Search Unity

  1. Welcome to the Unity Forums! Please take the time to read our Code of Conduct to familiarize yourself with the forum rules and how to post constructively.
  2. Dismiss Notice

More control over updating the experience buffer.

Discussion in 'ML-Agents' started by EternalMe, Jun 28, 2022.

  1. EternalMe


    Sep 12, 2014
    From what I understand a sequence of actions is added to experience buffer when the episode ends or `time_horizon` is reached.

    RL still suffers from "credit assignment problem" right? Because if 70% of the actions were good and 30% not, it doesn't care, for all 100% the probability of repeating will be lowered (or I say banned).
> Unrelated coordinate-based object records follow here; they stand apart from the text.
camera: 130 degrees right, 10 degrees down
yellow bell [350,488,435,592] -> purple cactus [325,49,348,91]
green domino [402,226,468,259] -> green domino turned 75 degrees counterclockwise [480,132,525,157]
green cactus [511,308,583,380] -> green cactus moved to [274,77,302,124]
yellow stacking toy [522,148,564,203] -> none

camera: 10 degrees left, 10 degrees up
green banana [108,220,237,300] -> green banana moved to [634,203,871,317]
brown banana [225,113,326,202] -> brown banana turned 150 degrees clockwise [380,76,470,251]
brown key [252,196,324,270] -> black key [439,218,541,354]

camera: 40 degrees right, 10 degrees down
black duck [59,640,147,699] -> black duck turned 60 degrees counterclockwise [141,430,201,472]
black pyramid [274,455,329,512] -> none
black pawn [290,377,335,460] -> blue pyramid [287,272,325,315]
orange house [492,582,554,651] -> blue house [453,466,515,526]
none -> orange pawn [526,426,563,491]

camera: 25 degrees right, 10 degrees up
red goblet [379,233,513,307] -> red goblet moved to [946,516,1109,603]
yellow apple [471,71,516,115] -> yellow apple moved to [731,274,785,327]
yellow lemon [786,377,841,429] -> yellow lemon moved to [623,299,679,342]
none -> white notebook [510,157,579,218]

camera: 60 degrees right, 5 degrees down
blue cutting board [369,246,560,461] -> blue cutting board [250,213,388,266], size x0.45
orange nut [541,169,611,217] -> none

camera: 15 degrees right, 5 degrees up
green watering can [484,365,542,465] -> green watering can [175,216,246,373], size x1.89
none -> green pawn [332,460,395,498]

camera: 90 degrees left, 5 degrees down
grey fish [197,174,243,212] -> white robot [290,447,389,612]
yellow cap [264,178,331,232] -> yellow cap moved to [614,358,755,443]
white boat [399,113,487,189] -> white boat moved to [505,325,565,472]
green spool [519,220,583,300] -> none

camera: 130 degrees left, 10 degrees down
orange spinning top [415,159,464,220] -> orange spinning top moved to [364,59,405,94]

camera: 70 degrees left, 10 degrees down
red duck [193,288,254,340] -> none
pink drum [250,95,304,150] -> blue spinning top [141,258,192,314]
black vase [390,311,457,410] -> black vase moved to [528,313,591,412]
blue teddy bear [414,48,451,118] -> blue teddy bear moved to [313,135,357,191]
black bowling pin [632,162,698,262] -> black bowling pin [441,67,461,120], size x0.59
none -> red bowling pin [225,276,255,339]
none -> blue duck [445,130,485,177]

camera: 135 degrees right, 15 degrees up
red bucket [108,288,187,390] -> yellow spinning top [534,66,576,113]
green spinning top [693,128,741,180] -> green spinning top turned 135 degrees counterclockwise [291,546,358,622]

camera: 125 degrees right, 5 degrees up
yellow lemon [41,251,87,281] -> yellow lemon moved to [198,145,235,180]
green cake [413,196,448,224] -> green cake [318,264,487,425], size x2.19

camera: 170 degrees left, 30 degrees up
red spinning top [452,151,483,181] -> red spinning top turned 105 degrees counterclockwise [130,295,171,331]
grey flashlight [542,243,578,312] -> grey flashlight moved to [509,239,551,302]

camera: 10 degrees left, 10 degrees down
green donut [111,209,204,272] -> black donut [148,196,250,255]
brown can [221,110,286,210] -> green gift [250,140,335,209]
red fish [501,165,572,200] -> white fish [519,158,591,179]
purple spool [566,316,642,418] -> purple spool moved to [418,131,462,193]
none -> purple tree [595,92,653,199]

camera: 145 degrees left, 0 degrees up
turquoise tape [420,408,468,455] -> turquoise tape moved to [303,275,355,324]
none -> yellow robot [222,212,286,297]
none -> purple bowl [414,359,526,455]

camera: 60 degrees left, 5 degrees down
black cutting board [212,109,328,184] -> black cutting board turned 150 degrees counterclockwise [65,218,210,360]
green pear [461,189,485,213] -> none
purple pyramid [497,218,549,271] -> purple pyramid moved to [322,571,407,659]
    If I lower `time_horizon` to some very small amount, this can also create similar/opposite problems. Not capturing the whole failing sequence. Or lets say agent does something bad that dooms him to fail at some later point, but then, after, it does actually good stuff to get out of the situation... it fails, so last and actually good actions are banned. Etc..

    For my specific case, I can actually look back at the whole episode and kind of figure out the bad and the good parts. And theoretically I could add them correctly to experience buffer. And this leads to my main questions- Is there such interface to do this? Like

    addExpierience(stepFrom, stepTo, reward)
    or similar? Or workaround?